Her journey began one morning in June 1986, when police called her Boston home to say they found a disoriented man claiming to be her father, wandering through the countryside of western Massachusetts.

James Nichols, a retired professor at Princeton Theological Seminary, could no longer live alone. He eventually moved into a nursing home near his daughter, who became his primary caregiver until his death in 1991. He was unconscious in his last days; she fed him drops of water from a straw.

Miller, 59, writes candidly of the horrors of the brain-destroying disease, along with her own feelings of inadequacy.

Fiction author Sue Miller, shown in an undated publicity photo, has written the true story of her father's struggle and death from Alzheimer's disease in her latest book, The

“We always find ourselves deficient in devotion. Did you visit once a week? You might have visited twice. Oh, you visited daily, but perhaps he would have done better if you’d kept him at home. In the end all those judgments, those self-judgments, are pointless. The disease is inexorable, cruel. It scoffs at everything.”

Miller even acknowledges a “frightened elation” for her father when he died from probable stomach cancer. “I thought I’d have to watch him completely ruined by the disease, and he nearly was,” she says. “There was virtually nothing in his life that brought him pleasure. I thought this is his way out. I was glad for him. I was excited.”

But she grieved for years, repeatedly abandoning the memoir to write novels, as she reflected on his last futile years, when his mind quit working but his body was slower to fail.

‘Thankfully useless’

Miller, who was promoting her book in Dallas, says writing it brought her consolation.
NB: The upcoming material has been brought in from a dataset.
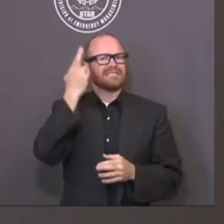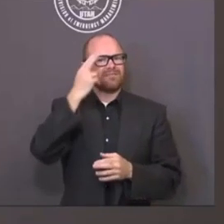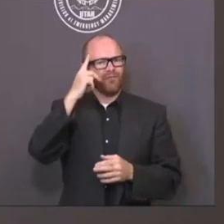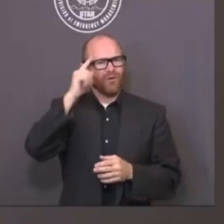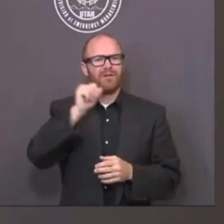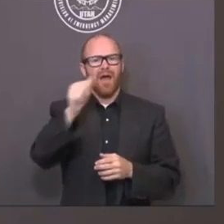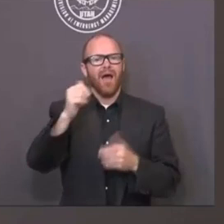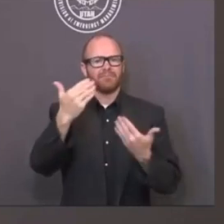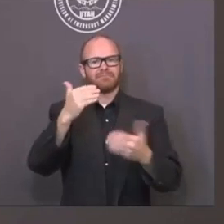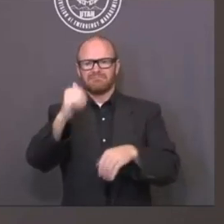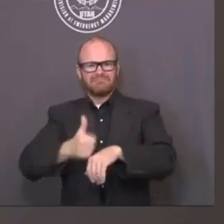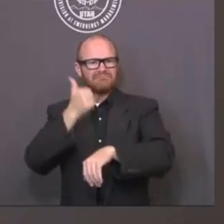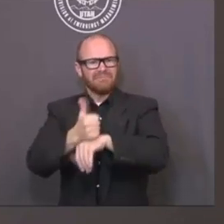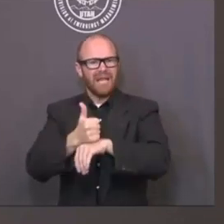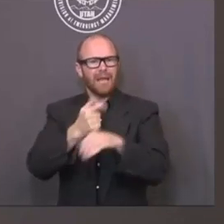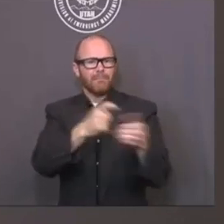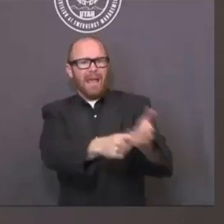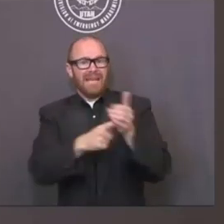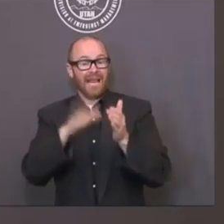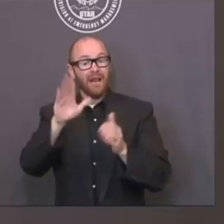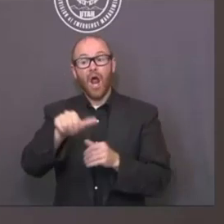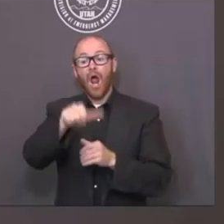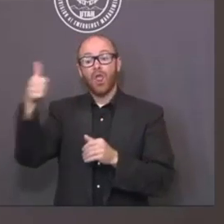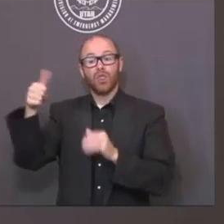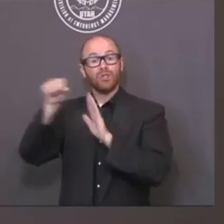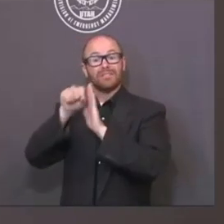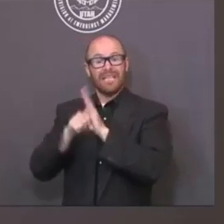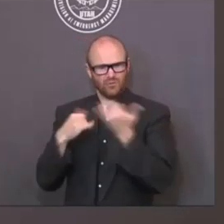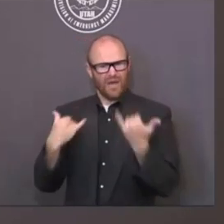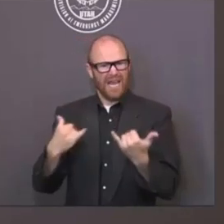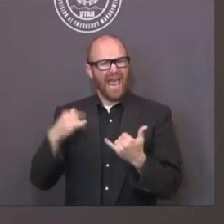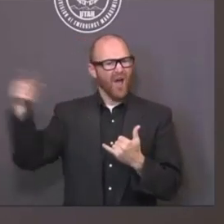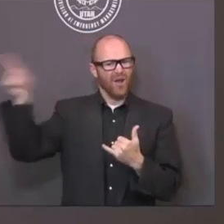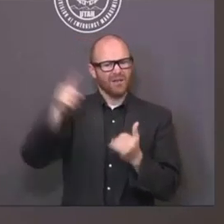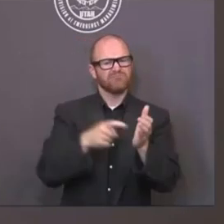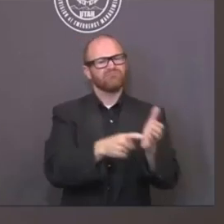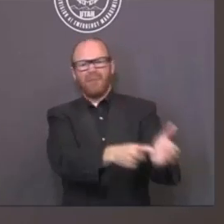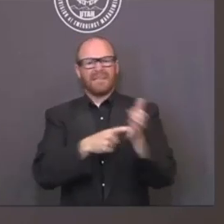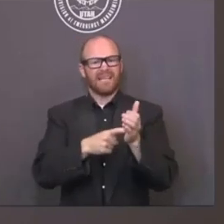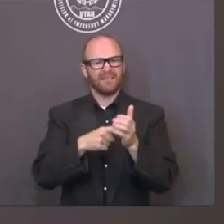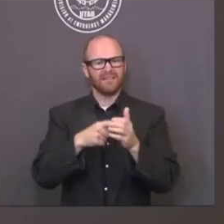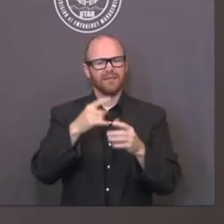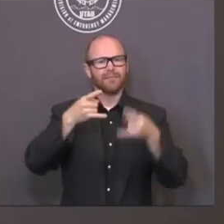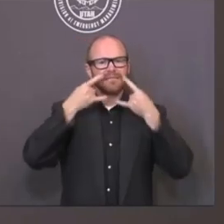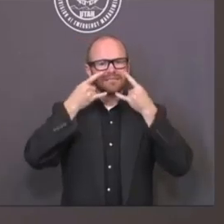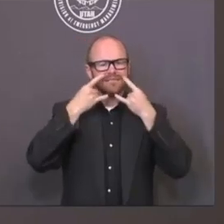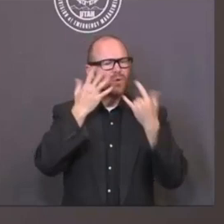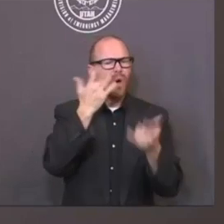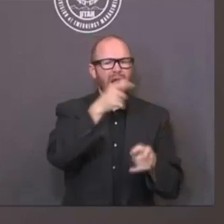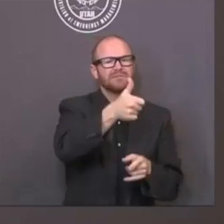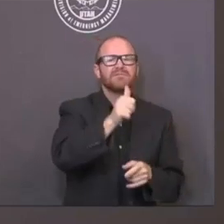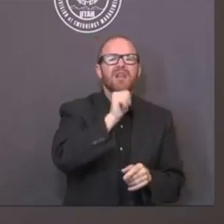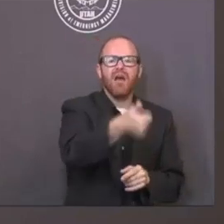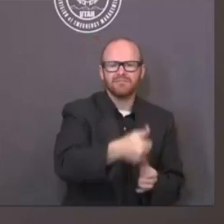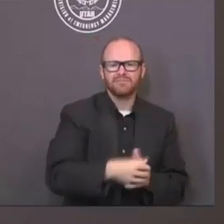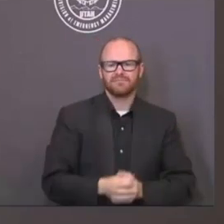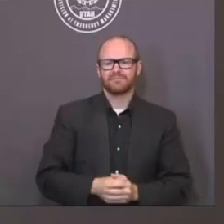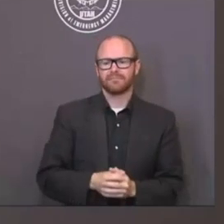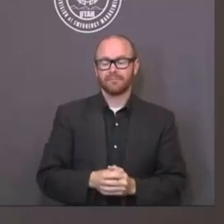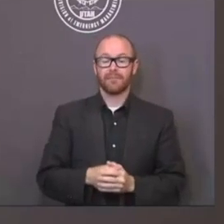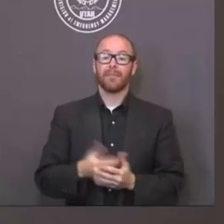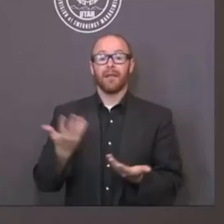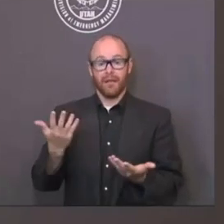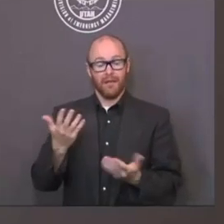implementing a mandate like other states are doing, though? What was the trigger point for you to not do this? In working in conjunction with the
Her father, she realizes, was comforted by his religious beliefs. Even toward the end, when he suffered violent hallucinations and lost all reason, he could be soothed by the recitation of biblical passages and hymns.

“He was so accepting of his illness,” Miller says. “He was at peace with it from the start and not startled and not grief-stricken by it.”
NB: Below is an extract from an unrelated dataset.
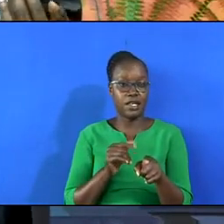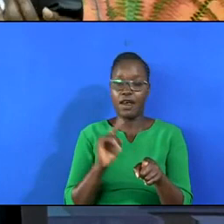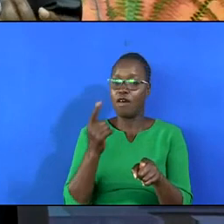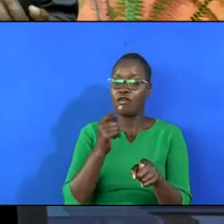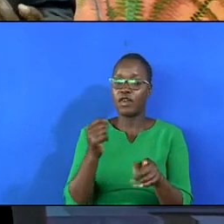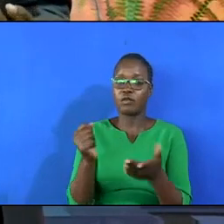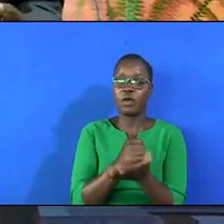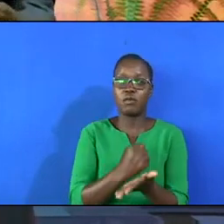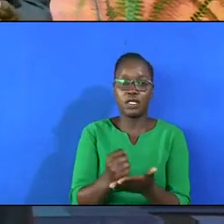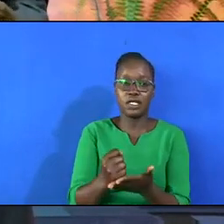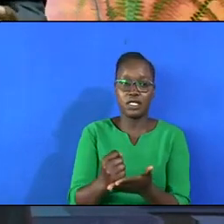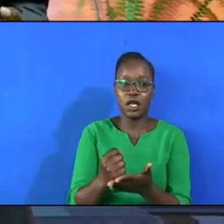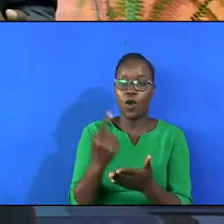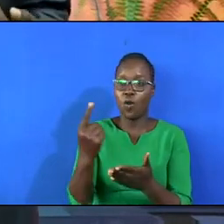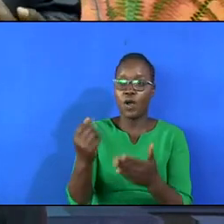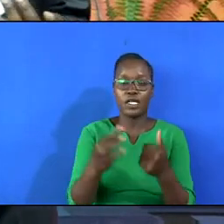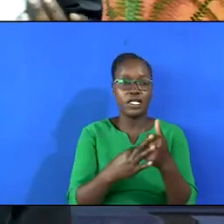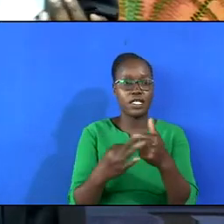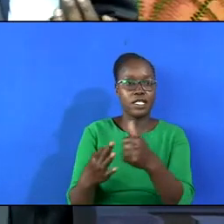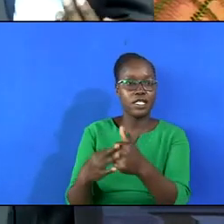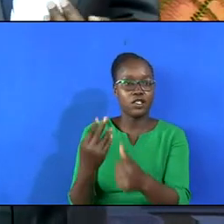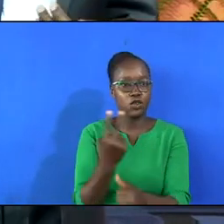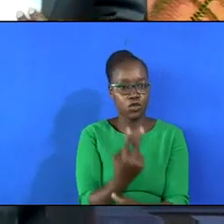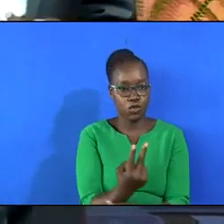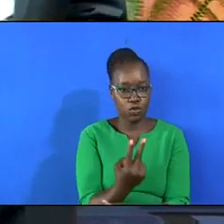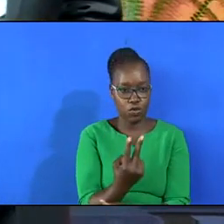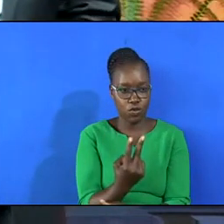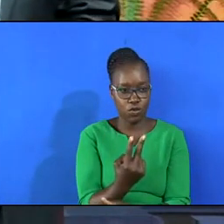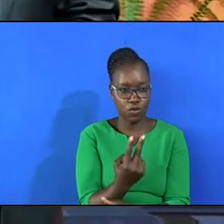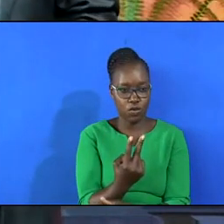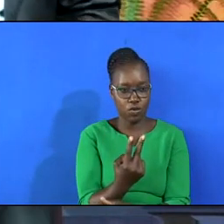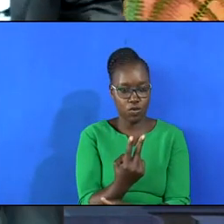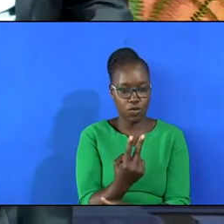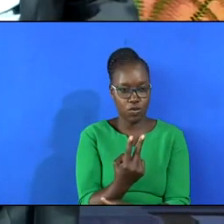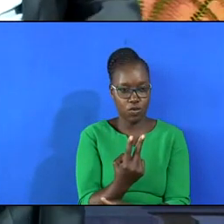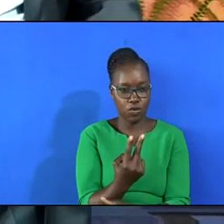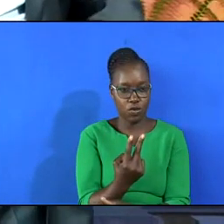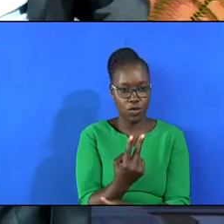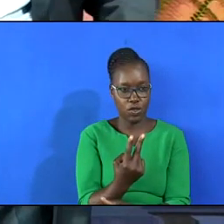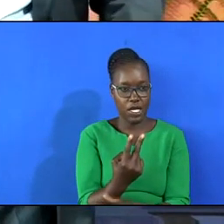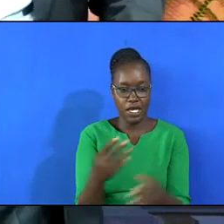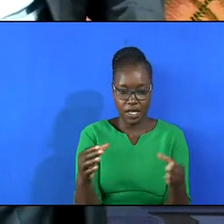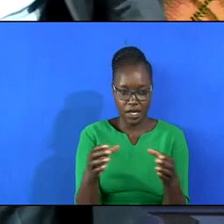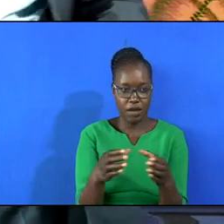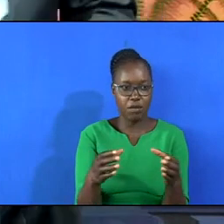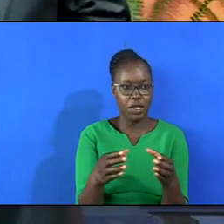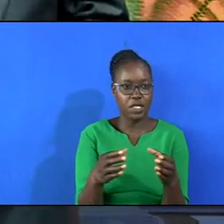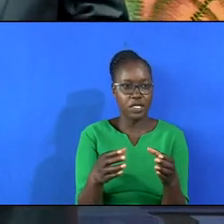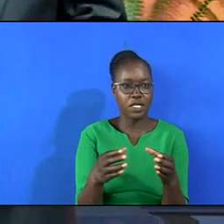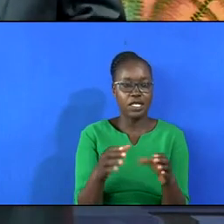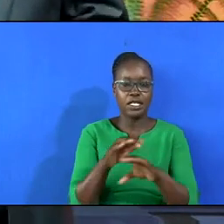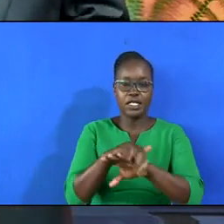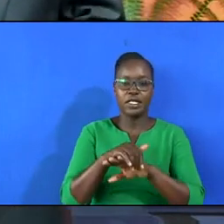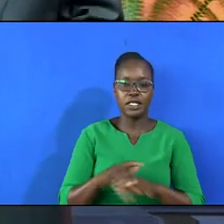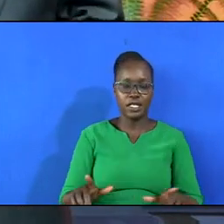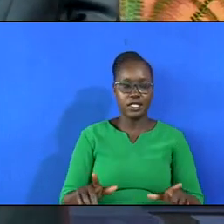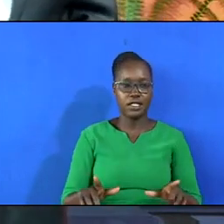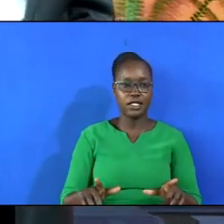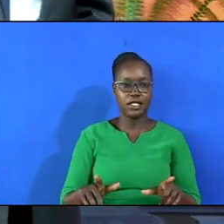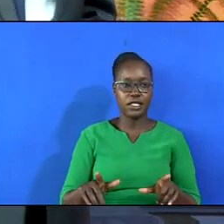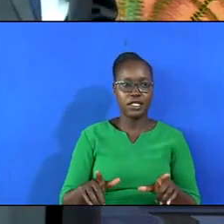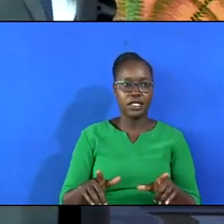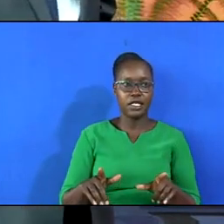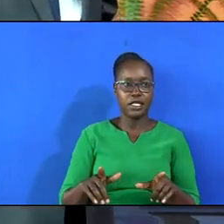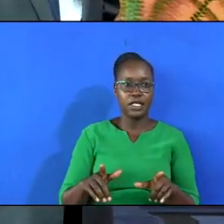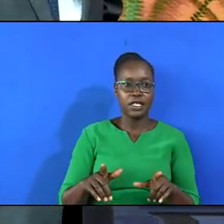first published in 1892 by a company in England. I think it was called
For a deeply religious man, she writes, “his life and death already made sense.”

But Miller’s first attempt at nonfiction writing will be her last. She struggled trying to make narrative sense of real life, which doesn’t always resolve in its last chapters. And for many, the memoir is a sometimes painful read.

The New York Times called it “thankfully useless, except as a sad and unnerving memento.” But Publishers Weekly noted that Knopf’s initial printing of 75,000 hardcover copies could sell easily among Miller readers, mostly women, who also may be dealing with aging parents.

Miller is beginning work on a new novel but hesitates to say much about it.

“It feels wonderful working in the fiction field,” she says. “I’m so pleased to be inventing things again instead of being held in the situation.”